Website scraping is the fastest way to build your agent's knowledge base. In under a minute, ChatForge reads your entire website and turns every page into knowledge your agent can draw on when answering visitor questions.
What does "scraping" mean?
When you add a website URL, ChatForge's crawler visits each page of your site, reads the text content, and stores it in your agent's knowledge base. It works like a search engine indexing your site — except instead of powering search results, it powers intelligent conversation.
Pages it typically reads: Home, About, Services/Products, Pricing, FAQ, Contact, Blog posts.
How to add your website
What gets scraped (and what doesn't)
| Included | Not included |
|---|---|
| ✓ All text content on public pages | ✗ Pages behind a login |
| ✓ Service/product descriptions | ✗ PDF content (upload separately) |
| ✓ FAQ sections | ✗ Images (only alt text) |
| ✓ Blog posts & articles | ✗ Dynamic content loaded by JavaScript |
| ✓ Contact and about pages | ✗ Pages blocked by robots.txt |
Tips for best scraping results
- Make sure your website has real content. If your pages say "Coming soon" or have very thin text, the agent will have little to work with.

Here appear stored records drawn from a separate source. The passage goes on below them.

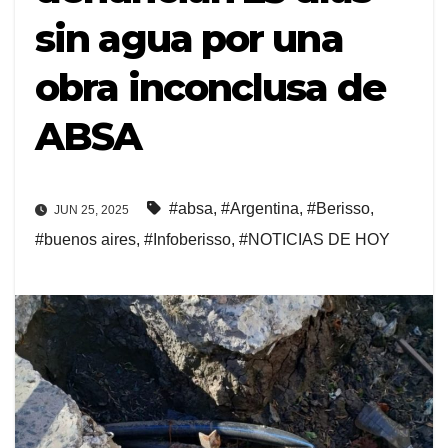
sin agua por una
obra inconclusa de
ABSA
#absa
,
#Argentina
,
#Berisso
,
JUN 25, 2025
#buenos aires
,
#Infoberisso
,
#NOTICIAS DE HOY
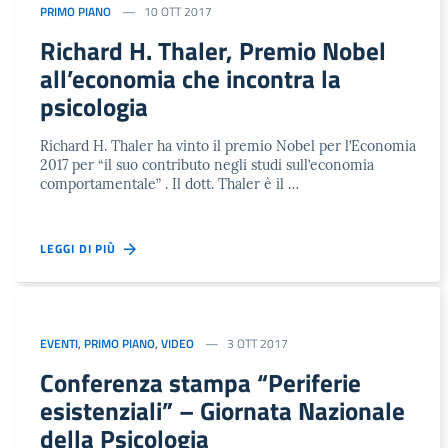
PRIMO PIANO
10 OTT 2017
Richard H. Thaler, Premio Nobel
all’economia che incontra la
psicologia
Richard H. Thaler ha vinto il premio Nobel per l’Economia
2017 per “il suo contributo negli studi sull’economia
comportamentale” . Il dott. Thaler è il …
LEGGI DI PIÙ
EVENTI
,
PRIMO PIANO
,
VIDEO
3 OTT 2017
Conferenza stampa “Periferie
esistenziali” – Giornata Nazionale
della Psicologia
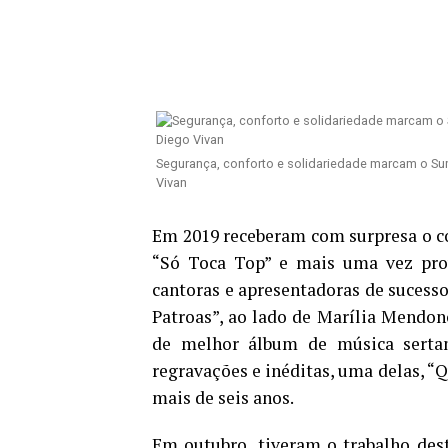
Segurança, conforto e solidariedade marcam o Su
Vivan
Em 2019 receberam com surpresa o c
“Só Toca Top” e mais uma vez prov
cantoras e apresentadoras de sucesso
Patroas”, ao lado de Marília Mendon
de melhor álbum de música sertan
regravações e inéditas, uma delas, “Q
mais de seis anos.
Em outubro, tiveram o trabalho des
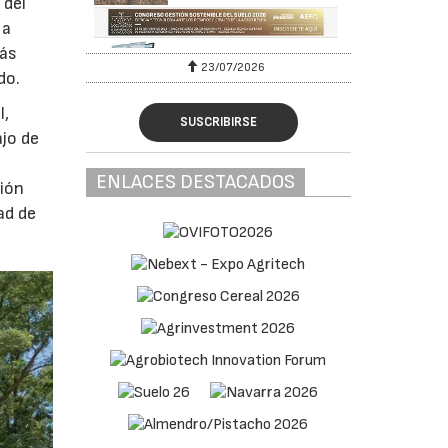
 del
 a
más
23/07/2026
do.
l,
SUSCRIBIRSE
ajo de
ENLACES DESTACADOS
ción
ad de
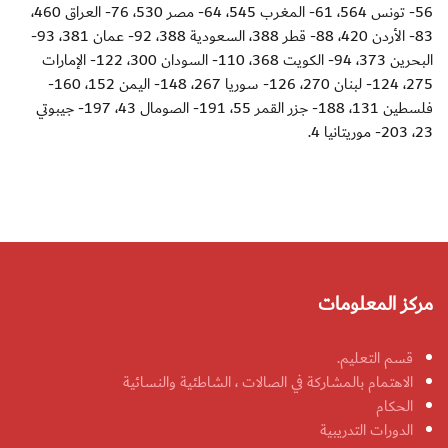
56- تونس 564، 61- المغرب 545، 64- مصر 530، 76- العراق 460،
83- الأردن 420، 88- قطر 388، السعودية 388، 92- عمان 381، 93-
البحرين 373، 94- الكويت 368، 110- السودان 300، 122- الإمارات
275، 124- لبنان 270، 126- سوريا 267، 148- اليمن 152، 160-
فلسطين 131، 188- جزر القمر 55، 191- الصومال 43، 197- جيبوتي
23، 203- موريتانيا 4.
مركز المعلومات
قسم التعليم.
الاهتمام بالمشاركة في الصالات ، الشاطئية والنسائية
الحكام
الدورات التدريبية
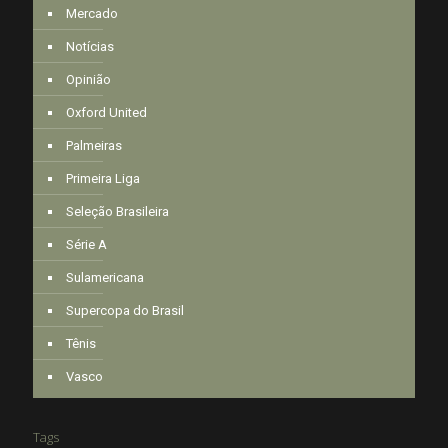
Mercado
Notícias
Opinião
Oxford United
Palmeiras
Primeira Liga
Seleção Brasileira
Série A
Sulamericana
Supercopa do Brasil
Tênis
Vasco
Tags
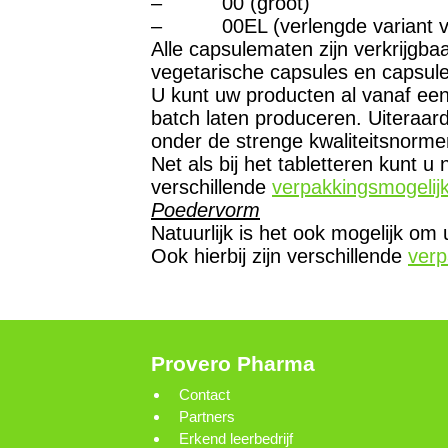
– 00 (groot)
– 00EL (verlengde variant va
Alle capsulematen zijn verkrijgbaa
vegetarische capsules en capsules
U kunt uw producten al vanaf ee
batch laten produceren. Uiteraard
onder de strenge kwaliteitsnormen
Net als bij het tabletteren kunt u
verschillende
verpakkingsmogelij
Poedervorm
Natuurlijk is het ook mogelijk om
Ook hierbij zijn verschillende
verp
Provero Pharma
Contact
Partners
Erkend leerbedrijf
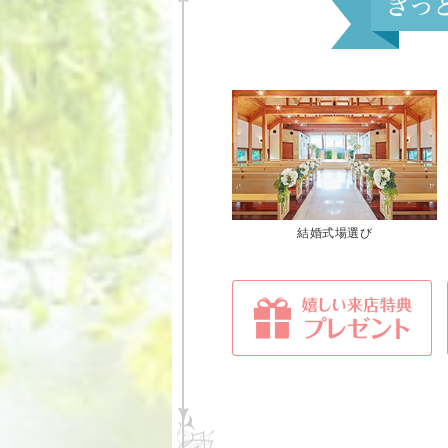
結婚式場選び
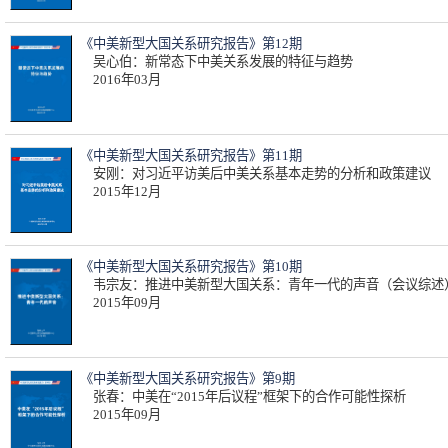
《中美新型大国关系研究报告》第12期
吴心伯：新常态下中美关系发展的特征与趋势
2016年03月
《中美新型大国关系研究报告》第11期
安刚：对习近平访美后中美关系基本走势的分析和政策建议
2015年12月
《中美新型大国关系研究报告》第10期
韦宗友：推进中美新型大国关系：青年一代的声音（会议综述
2015年09月
《中美新型大国关系研究报告》第9期
张春：中美在“2015年后议程”框架下的合作可能性探析
2015年09月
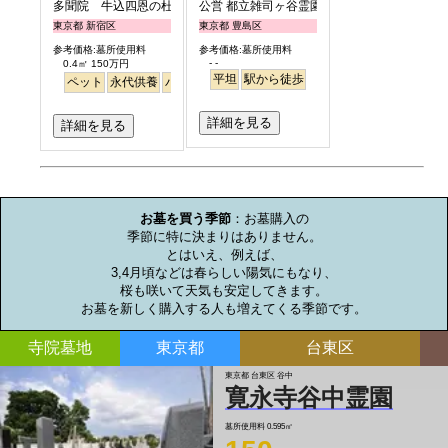
多聞院 牛込四恩の杜
公営 都立雑司ヶ谷霊園
東京都 新宿区
東京都 豊島区
参考価格:墓所使用料
参考価格:墓所使用料
- -
0.4㎡ 150万円
平坦
駅から徒歩
ペット
永代供養
バリアフリー
駅から徒歩
詳細を見る
詳細を見る
お墓のミニ知識
お墓を買う季節
：お墓購入の

季節に特に決まりはありません。

とはいえ、例えば、

3,4月頃などは春らしい陽気にもなり、

桜も咲いて天気も安定してきます。

お墓を新しく購入する人も増えてくる季節です。
寺院墓地
東京都
台東区
東京都 台東区 谷中
寛永寺谷中霊園
墓所使用料
0.595㎡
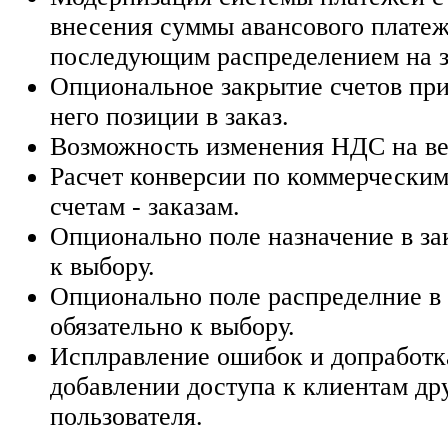
внесения суммы авансового платеж
последующим распределением на з
Опциональное закрытие счетов при
него позиции в заказ.
Возможность изменения НДС на вес
Расчет конверсии по коммерчески
счетам - заказам.
Опционально поле назначение в за
к выбору.
Опционально поле распределние в 
обязательно к выбору.
Исплравление ошибок и допработк
добавлении доступа к клиентам др
пользователя.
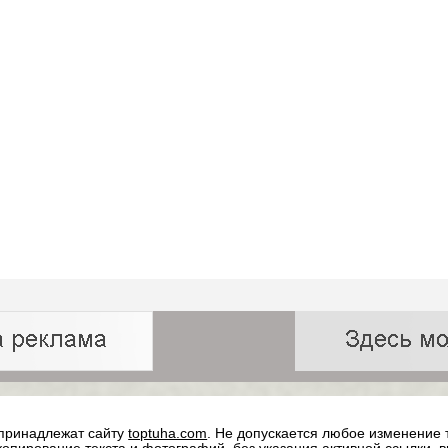
 принадлежат сайту
toptuha.com
. Не допускается любое изменение 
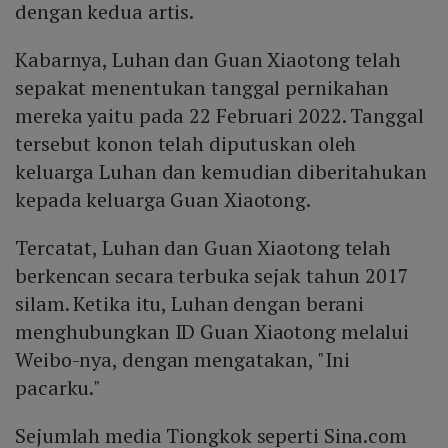
dengan kedua artis.
Kabarnya, Luhan dan Guan Xiaotong telah
sepakat menentukan tanggal pernikahan
mereka yaitu pada 22 Februari 2022. Tanggal
tersebut konon telah diputuskan oleh
keluarga Luhan dan kemudian diberitahukan
kepada keluarga Guan Xiaotong.
Tercatat, Luhan dan Guan Xiaotong telah
berkencan secara terbuka sejak tahun 2017
silam. Ketika itu, Luhan dengan berani
menghubungkan ID Guan Xiaotong melalui
Weibo-nya, dengan mengatakan, "Ini
pacarku."
Sejumlah media Tiongkok seperti Sina.com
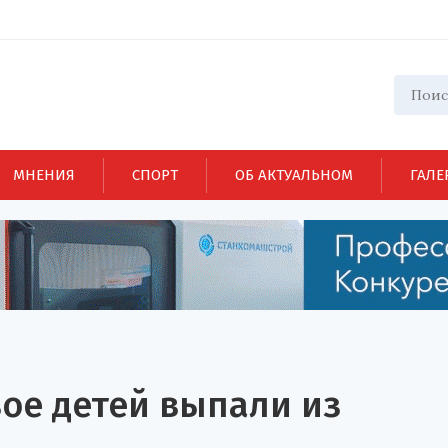
МНЕНИЯ
СПОРТ
ОБ АКТУАЛЬНОМ
ГАЛЕ
ое детей выпали из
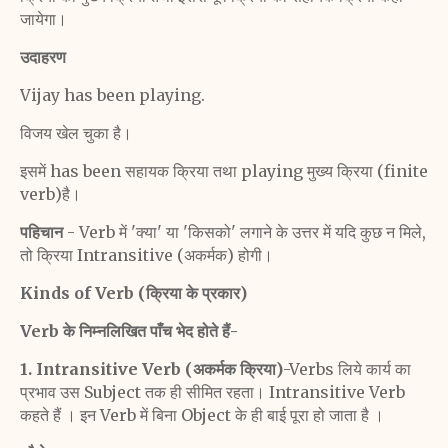
जायेगा।
उदाहरण
Vijay has been playing.
विजय खेल चुका है।
इसमें has been सहायक क्रिया तथा playing मुख्य क्रिया (finite
verb)है।
पहिचान
- Verb में 'क्या' या 'किसको' लगाने के उत्तर में यदि कुछ न मिले,
तो क्रिया Intransitive (अकर्मक) होगी।
Kinds of Verb (क्रिया के प्रकार)
Verb के निम्नलिखित पाँच भेद होते हैं-
1. Intransitive Verb (अकर्मक क्रिया)
-Verbs लिये कार्य का
प्रभाव उस Subject तक ही सीमित रहता।
Intransitive Verb
कहते हैं । इन Verb में बिना Object के ही बाई पूरा हो जाता है ।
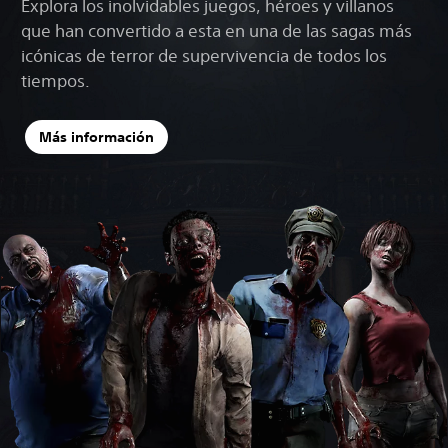
Explora los inolvidables juegos, héroes y villanos
que han convertido a esta en una de las sagas más
icónicas de terror de supervivencia de todos los
tiempos.
Más información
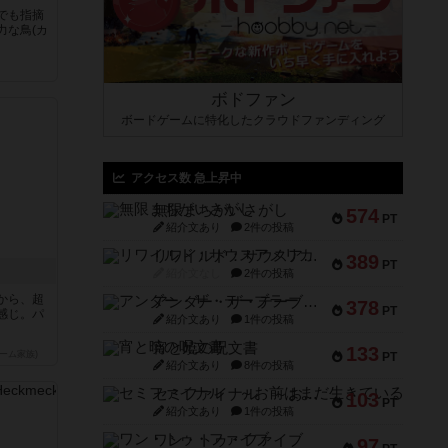
でも指摘
力な鳥(カ
ボドファン
ボードゲームに特化したクラウドファンディング
アクセス数 急上昇中
無限まちがいさがし
574
PT
紹介文あり
2件の投稿
リワイルド：サウスアメリカ
389
PT
紹介文なし
2件の投稿
から、超
アンダー・ザ・テーブラー
378
PT
感じ。パ
紹介文あり
1件の投稿
宵と暁の呪文書
133
ーム家族)
PT
紹介文あり
8件の投稿
セミファイナル ～お前はまだ生きている～
103
PT
紹介文あり
1件の投稿
ワン・トゥ・ファイブ
97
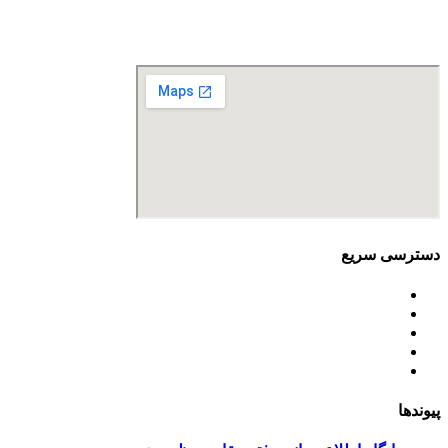
تلفن تماس: 88680490 - 88680350
نمابر: 88680877
دسترسی سریع
اساسنامه
خط مشی
آخرین اخبار
ﺳﯿﺎﺳﺖ‌ﻫﺎی ﮐﻠﯽ ﻣﺤﯿﻂ زﯾﺴﺖ
تسهیلات صندوق ملی محیط زیست
پیوندها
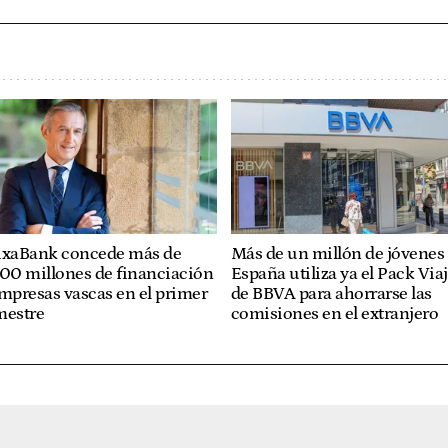
ixaBank concede más de
Más de un millón de jóvenes
200 millones de financiación
España utiliza ya el Pack Via
mpresas vascas en el primer
de BBVA para ahorrarse las
mestre
comisiones en el extranjero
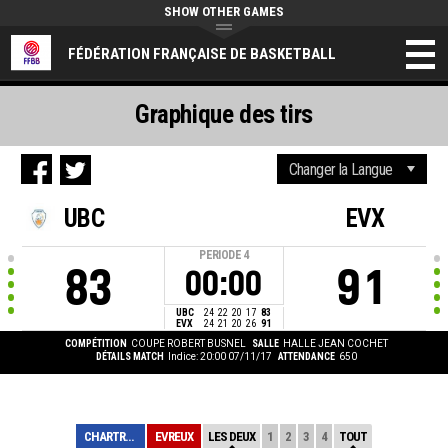
SHOW OTHER GAMES
FÉDÉRATION FRANÇAISE DE BASKETBALL
Graphique des tirs
UBC
EVX
PERIODE
4
83
91
00:00
UBC
24
22
20
17
83
EVX
24
21
20
26
91
COMPÉTITION
COUPE ROBERT BUSNEL
SALLE
HALLE JEAN COCHET
DÉTAILS MATCH
Indice: 20:00 07/11/17
ATTENDANCE
650
CHARTRES
EVREUX
LES DEUX
1
2
3
4
TOUT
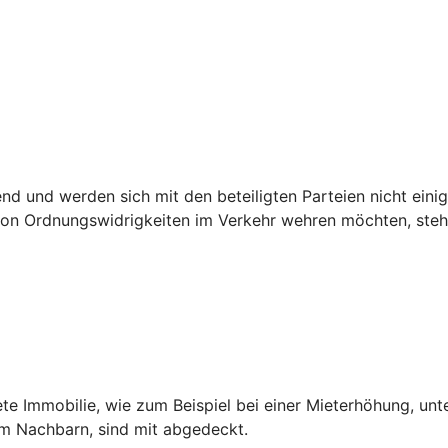
 und werden sich mit den beteiligten Parteien nicht einig,
n Ordnungswidrigkeiten im Verkehr wehren möchten, steht 
ete Immobilie, wie zum Beispiel bei einer Mieterhöhung, unt
dem Nachbarn, sind mit abgedeckt.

- Have a dedicated FAQ page. This is the single most valuable page for your agent. If you don't have one, create it.
- Include pricing. "Contact us for pricing" is the number one reason agents fail. Put real numbers on your site.
- Re-scrape when you update your site. The agent doesn't update automatically — re-run the scrape any time your content changes significantly.
Adding specific pages manually
If the crawler misses an important page, you can add it manually by entering the full URL of that specific page. This is useful for deep-linked pages that aren't in your main navigation.